Description
Tasks
Train a bidirectional LSTM model on the CoNLL2003 English named entity recognition task set
and evaluate its performance.
Submit
• The modified notebook files A4_ner.ipynb
• A write-up document in Word/PDF containing the F-1 score of the first 5 epochs of training,
evaluated on the dev set; and the final F-1 score on the test set.
• For each bonus question you have completed, submit a stand-alone notebook.

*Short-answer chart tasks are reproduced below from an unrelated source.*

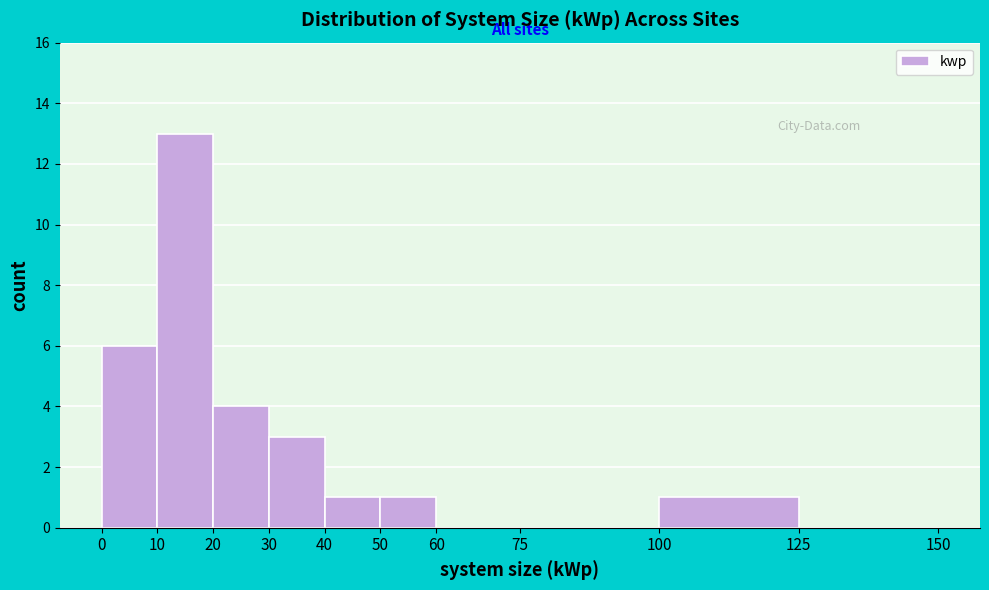

Reading left to right, transcribe this chart: for each bar, give the range it covers on the x-axis and its height. The values are not printed on the chart, so give them approximately, as read against the axis.

0 to 10: 6
10 to 20: 13
20 to 30: 4
30 to 40: 3
40 to 50: 1
50 to 60: 1
60 to 75: 0
75 to 100: 0
100 to 125: 1
125 to 150: 0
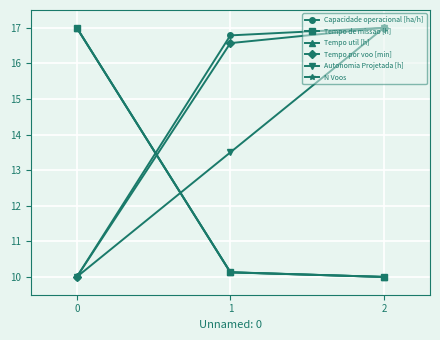

What is the highest value of the Capacidade operacional [ha/h] series?

17.0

For example,
A4_memm.ipynb, A4_crf.ipynb etc.
Requirements
1) (10 points) Data preprocessing.
a) Load the train, dev, and test data; build vocabularies for words and labels (tags); defined
a data loader that return batches.
Note that it is recommended to convert all words to lower cases, because that is how
words are stored in the glove pretrained embeddings.
b) Load the pretrained embedding data to initialize the embedding layer in model.

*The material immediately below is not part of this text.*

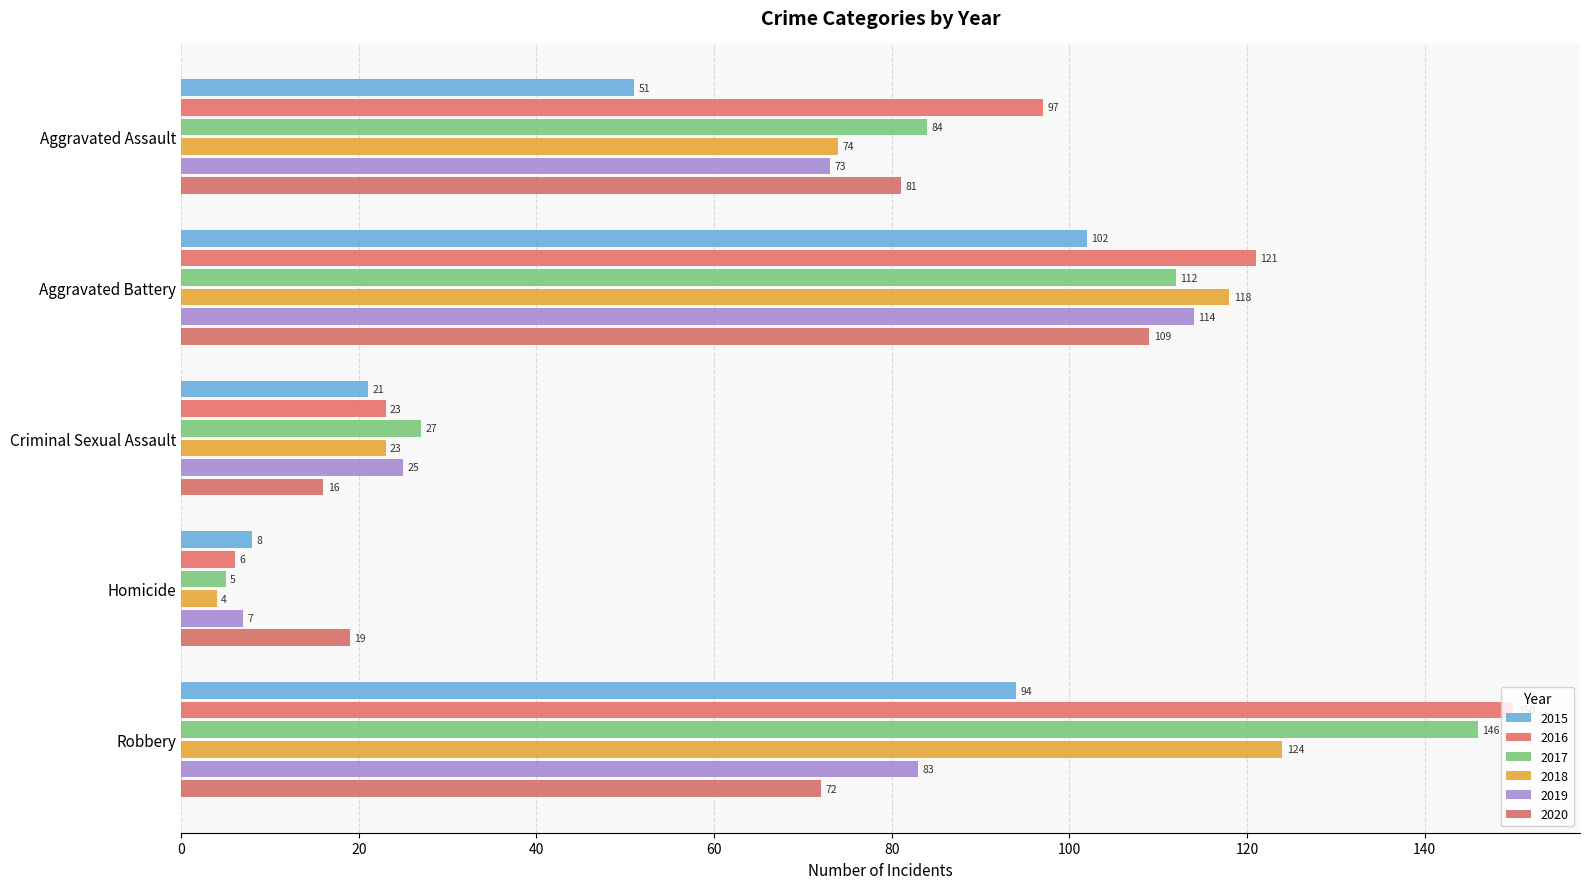

What is the difference between the second highest and second lowest values in the 2018 series?

95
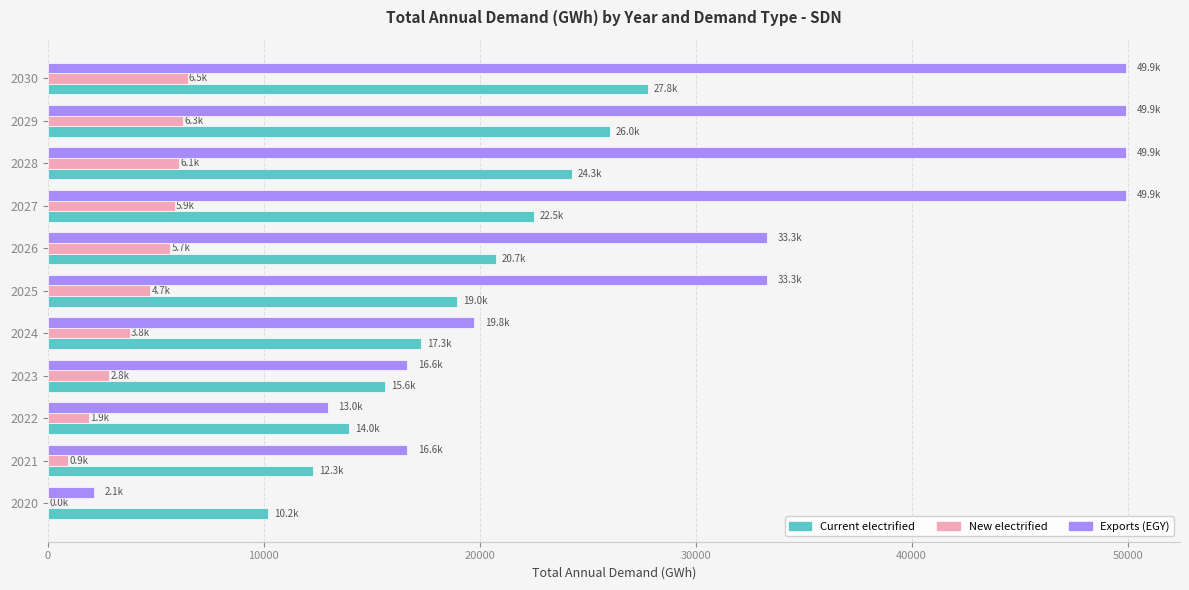

True or false: Exports (EGY) has a value of 5502.1 at 2024.

False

Note that you only need to load those words that have occurred in your vocabulary.
The URL for the pretrained embedding is: https://nlp.stanford.edu/data/glove.6B.zip.
100-d should be sufficient for this task.
2) (20 points) Implement the “Level 0” (according to the lecture slide) local classifier model, with
bi-LSTM architecture.
a) Use torch.nn.LSTM module to implement the model.
b) Adjust hyperparameters such as hidden size, layer numbers etc. as you like.
Note: bi-directional and multi-layer network is highly recommended.
3) (20 points) Train, evaluate, and save.
a) Use greedy search to obtain the predicted labels on test set, i.e., pick the highest
probability label for each time step.
b) Report the F-1 scores during the first 5 training epochs on dev set; and the final score on
test set, with your own decision on total epoch #.
Use the helper class MetricsHandler in metrics.py to compute the F1 score.
** Grading rubrics **
• If your model is implemented correctly and the training code can run without problem, then
you get the full credits for step 1) and 2)
• If you achieve ≥70% F-1 score on the test set, you get full credits for step 3).
• If your F-1 score 0.5 < 𝑥 < 0.7, then you receive (𝑥 − 0.5) ⋅ 50 + 10 points for step 3).
• If your F-1 score 𝑥 ≤ 0.5, then you receive 0 points for step 3.
****
** Grading rubrics for bonus tasks **
The three bonus tasks are independent of each other.
Some useful resources and existing implementations you can learn from:
• A good repo implementing and explaining biLSTM+CRF:
https://github.com/sgrvinod/a-PyTorch-Tutorial-to-Sequence-Labeling
• A beam search implementation in context of PyTorch and seq2seq:
https://github.com/budzianowski/PyTorch-Beam-Search-Decoding
• The implementation of bi-LSTM+CRF from PyTorch official tutorial:
https://pytorch.org/tutorials/beginner/nlp/advanced_tutorial.html
DO NOT directly copy their code!
****
4) (3 bonus points) Implement the maximum entropy Markov model (MEMM).
• Hint: Create an embedding layer for all the NER tags, and use the hidden states of
previous tags for predicting the next one.
5) (3 bonus points) Implement beam search for decoding at testing time.
• Compare its performance (F-1 score) with step 3).
6) (4 bonus points) Implement conditional random field with Viterbi algorithm (for training and
decoding).
• Compare its performance (F-1 score) with step 3).